Join us Monday, 12 February 2024 at 2PM EST for a conversation with Pucker Gallery artist Hideaki Miyamura, Artist and Educator Franz Nicolay, Brattleboro Museum Curator Emerita, Mara Williams, and Gallery Director Bernard Pucker.
This event will share responses and questions about the exceptional porcelain works by Hideaki Miyamura. After more than 20 years of working in clay, he has evolved into a major ceramic artist. His elegant forms are greatly enhanced with an ever-growing selection of glazes that produce sparkling works.
The exhibition Simple/Complex is on view at Pucker Gallery from 3 February through 17 March 2024.
Hideaki Miyamura was born in 1955 in Niigata, Japan, and traveled to the United States to study art history at Western Michigan University. In 1987, after college, he returned to Japan to pursue his interest in ceramics as an apprentice with master potter Shurei Miura in Yamanashi. Stemming from his interest in rare ancient Chinese tea bowl glazes, Miyamura seeks to create glazes that have a three dimensional quality and convey purity and peacefulness. His vessels are pristine, disarmingly simple, contemplative objects whose finishes reflect the panoply of the natural world— geologic phenomena, star-filled nights, undulating ocean waves, and fiery sunsets. His work is included in numerous public collections, including the Asian Art Museum of San Francisco, the Art Institute of Chicago, the Museum of Arts and Design in New York City, and the Victoria and Albert Museum in London.
Franz Nicolay has been an artist and arts educator in New Hampshire for over 45 years. His specific areas of creative work are in ceramics, photography, writing, and wood sculpture. His areas of long-term investigation are in visual literacy, narrative, and expression, resulting from the creative process itself. Franz was also the director of the Edwards Art Gallery at Holderness School for many years prior to his retirement from teaching. In this position, Franz curated annual art exhibitions from Pucker Gallery's extensive collection of ceramics, painting, and photography. Franz has degrees in Fine Art from Lesley University/Art Institute of Boston (MFA) and St. Lawrence university (BA). He designed his house based on the golden ratio, and he maintains a studio practice in Center Sandwich, NH. Franz has exhibited widely and has work in numerous public and private collections.

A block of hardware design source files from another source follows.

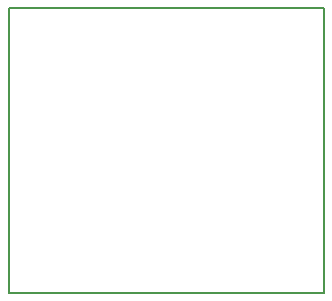
<source format=gm1>
G04 #@! TF.FileFunction,Profile,NP*
%FSLAX46Y46*%
G04 Gerber Fmt 4.6, Leading zero omitted, Abs format (unit mm)*
G04 Created by KiCad (PCBNEW 4.0.7) date 07/27/19 18:14:41*
%MOMM*%
%LPD*%
G01*
G04 APERTURE LIST*
%ADD10C,0.100000*%
%ADD11C,0.150000*%
G04 APERTURE END LIST*
D10*
D11*
X166370000Y-100330000D02*
X139700000Y-100330000D01*
X166370000Y-124460000D02*
X166370000Y-100330000D01*
X139700000Y-124460000D02*
X166370000Y-124460000D01*
X139700000Y-100330000D02*
X139700000Y-124460000D01*
M02*

</source>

Mara Williams assumed Emerita status in 2021, after curating exhibits at the Brattleboro Museum & Art Center for thirty-three years. Her area of expertise is modern and contemporary art. Recent solo exhibitions include: Gathering Light: The Art of Stephen Hannock; Wolf Kahn—Landscape of Light; Secrets by Gloria Garfinkel; Andy Warhol—Selections from the Jon Gould Collection. Group shows have included the work of Jean-Michel Basquiat, Janet Fish, Mary Frank, Keith Haring, David Hockney, Maya Lin, James McGarrell, David Nash, Robert Rauschenberg, Ursula von Ridingsvard, Michael Singer, Tseng Kwong Chi, and Barbara Zucker, as well as a host of regional and emerging talent. As a partner in Arts Bridge LLC, Williams leads exhibition teams for institutions developing new large-scale museum projects. She led a team at Norwich University to conceive and build the inaugural exhibits and media productions at the Sullivan Museum & History Center; she was the exhibition developer and project manager for the Vermont Historical Society's interactive exhibit and film, Freedom & Unity: One Ideal, Many Stories; she developed Bravo! A Century of Theatre in Fairfield County; and a number of exhibits for the Vermont Folklife Center. She holds an A.B. in theatre from Boston College; an MFA in museology from Syracuse University and has completed doctoral course work and passed comprehensives in comparative arts at New York University. She is Chair of the Wolf Kahn Foundation. She has served as chair of the Vermont Arts Council and as a board member of the New England Museum Association, as well as three terms on the Senate Curatorial Advisory Committee for the U.S. Capitol.
Bernie Pucker is the director of Pucker Gallery, which he founded with his wife, Sue, on Boston's historic Newbury Street in 1967. Pucker Gallery represents over fifty artists from around the world, presenting approximately ten exhibitions annually, often paired with artist talks, virtual “WebinARTs” and Gallery receptions. Bernie is currently a Board Member at the Japan Society, Boston, and the Jewish Publication Society. He also serves on the Leadership Council for Facing History and Ourselves as well as the Artistic Advisory Board for the Terezin Music Foundation. Previously, he has served as President of Solomon Schechter Day School, President of the Newbury Street League, and Board Member for the Friends of Copley Square and The Unity Project, among others. Bernie received his MA in Modern Jewish History from Brandeis University and his BA in History and English Literature from Columbia College.